Page segmentation data:
::::
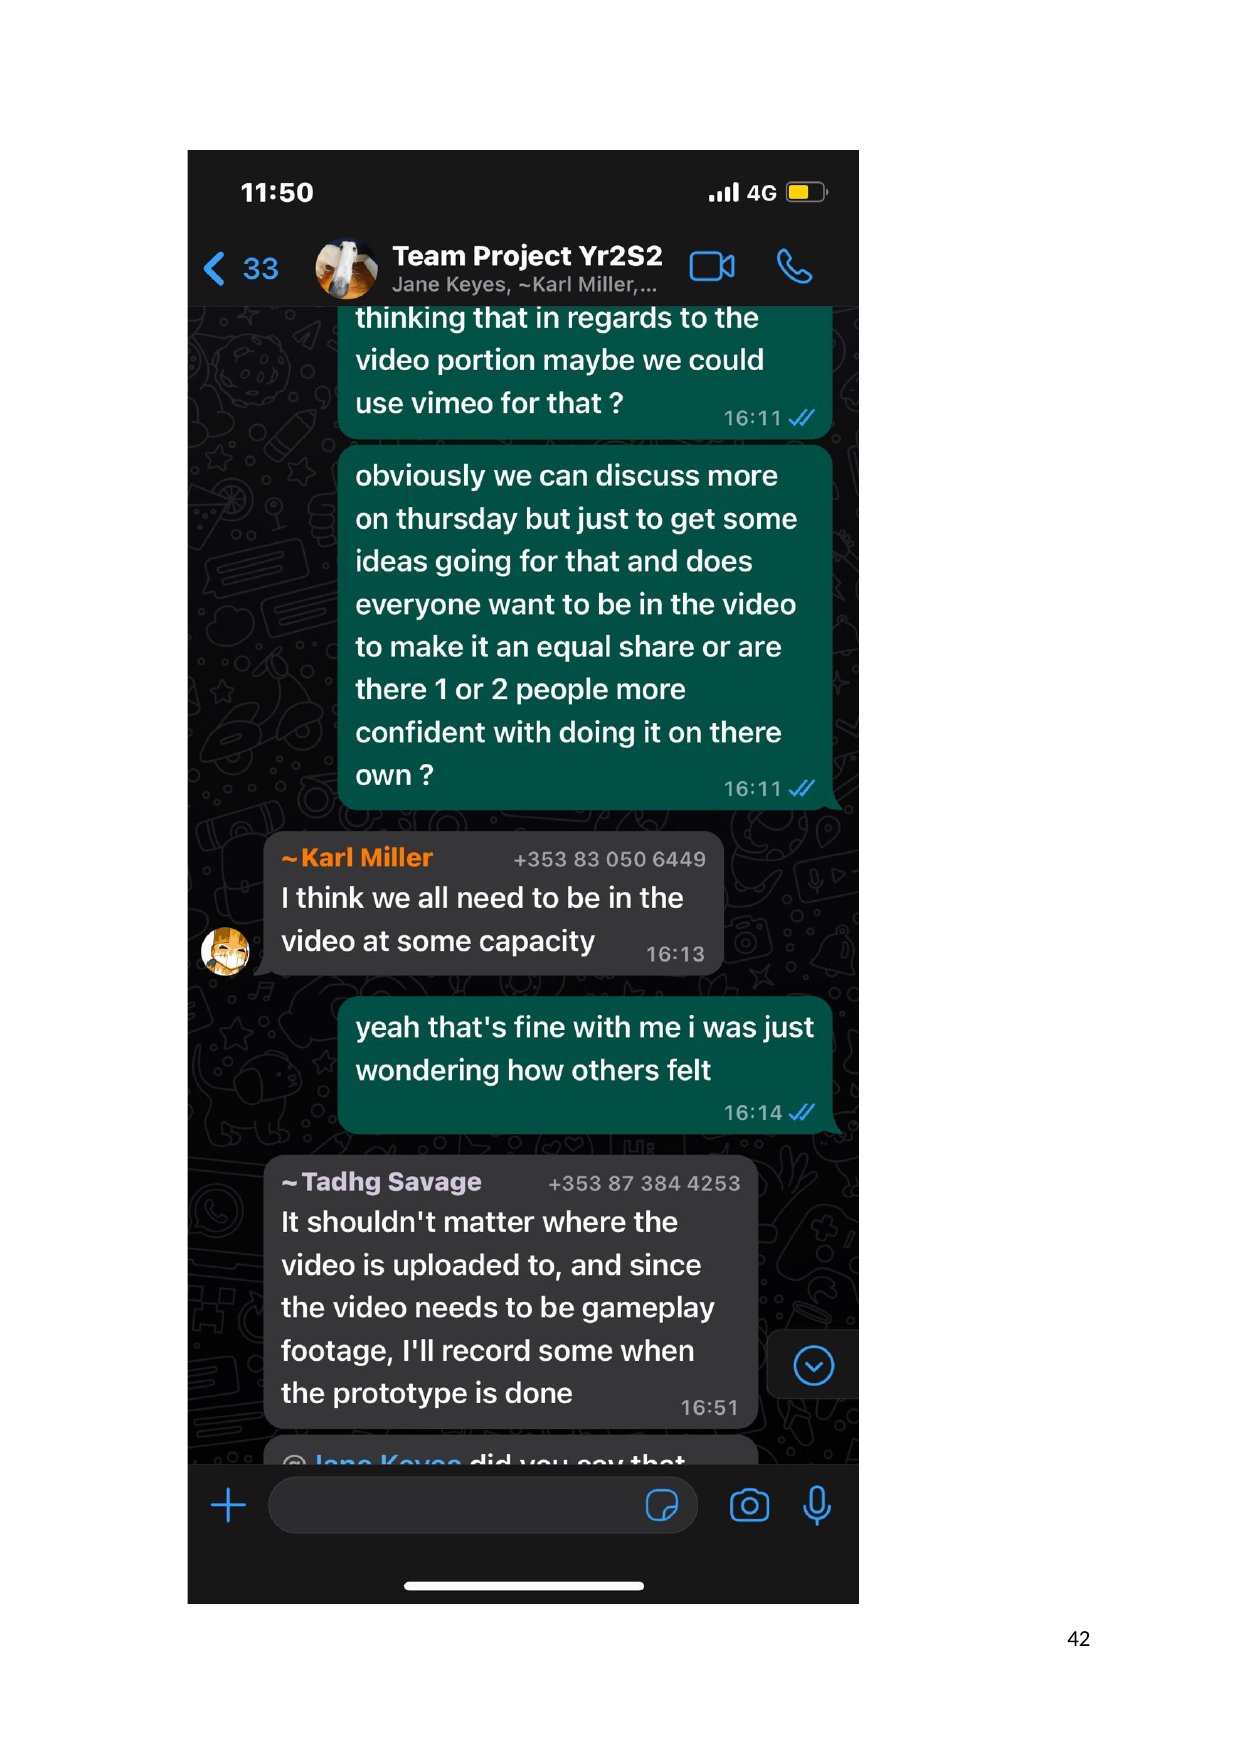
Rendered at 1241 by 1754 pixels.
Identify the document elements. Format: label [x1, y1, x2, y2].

picture [187, 150, 859, 1604]
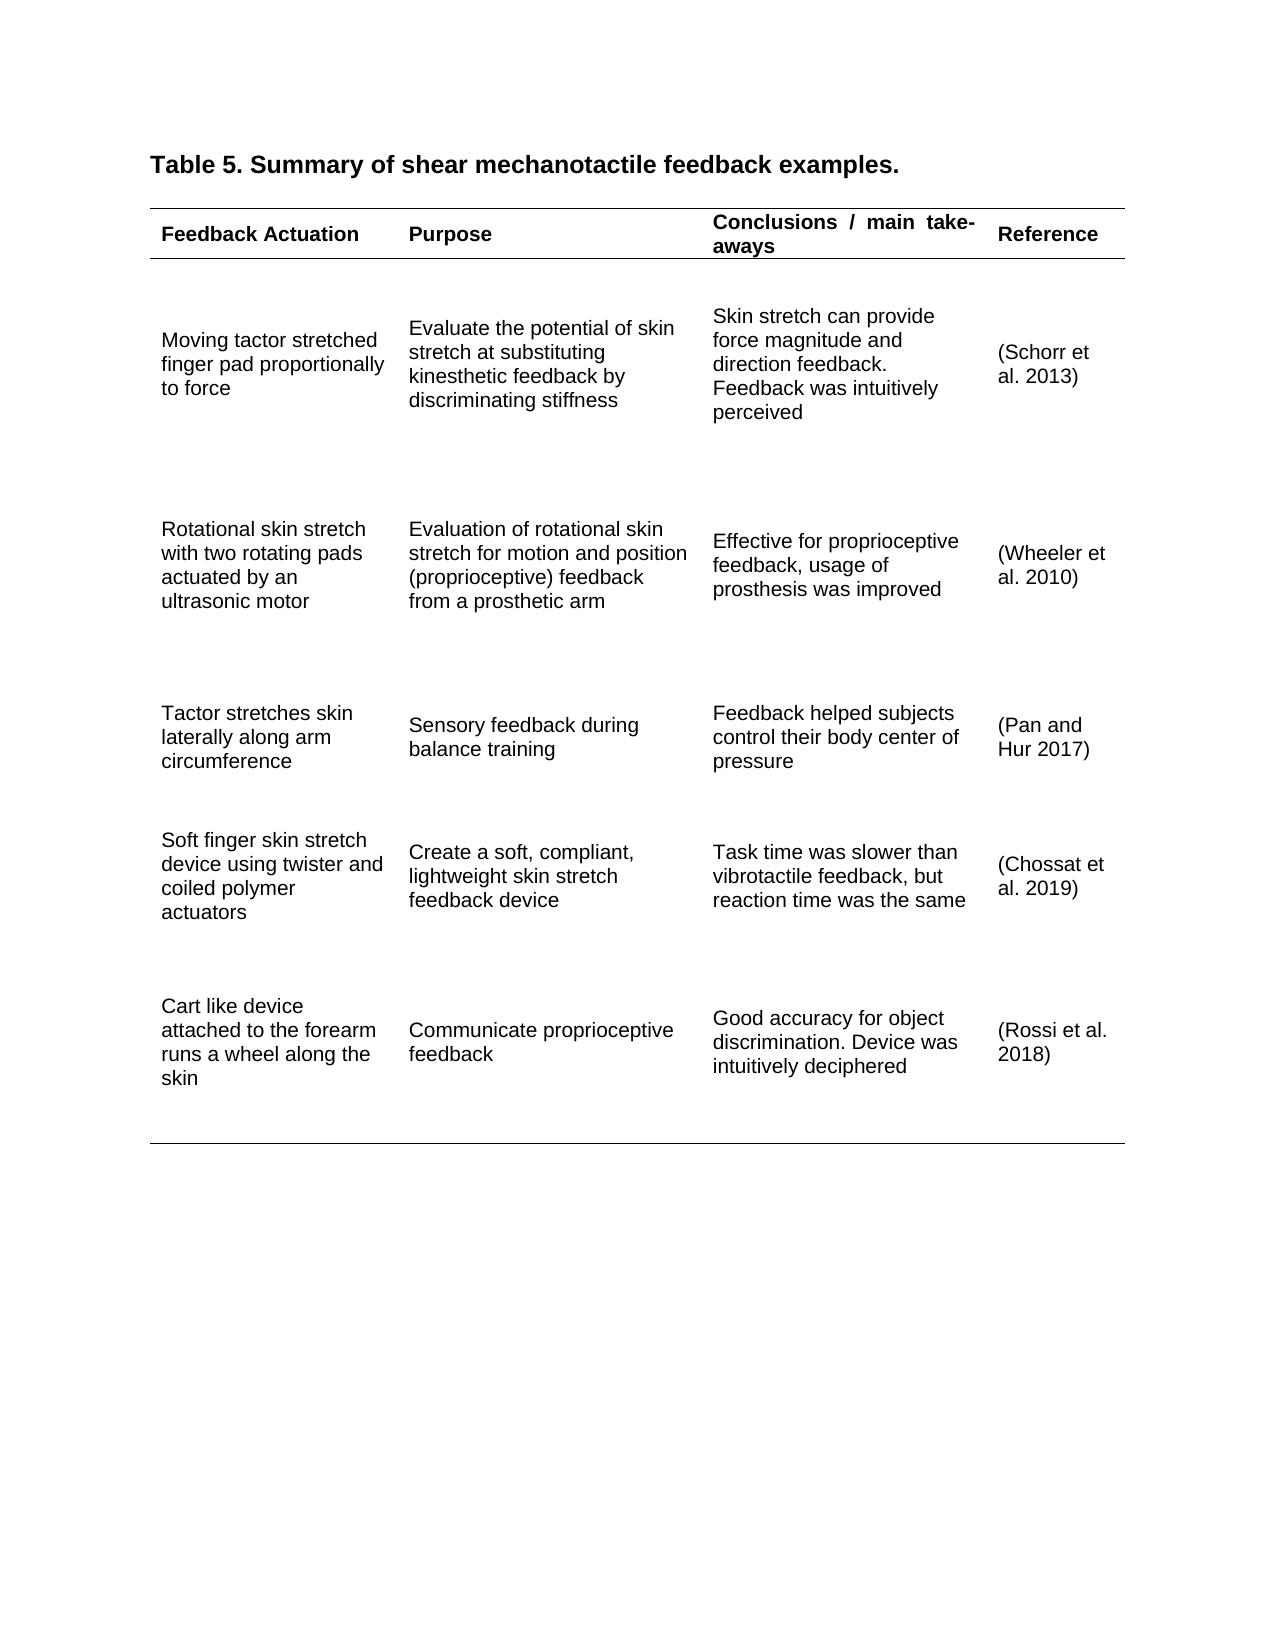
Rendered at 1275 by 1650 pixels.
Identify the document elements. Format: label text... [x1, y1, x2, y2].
::::
— Your instructions —
What is the number of lines in the data that include "pixels"? Answer with that number alone.

— Solution to this problem —
2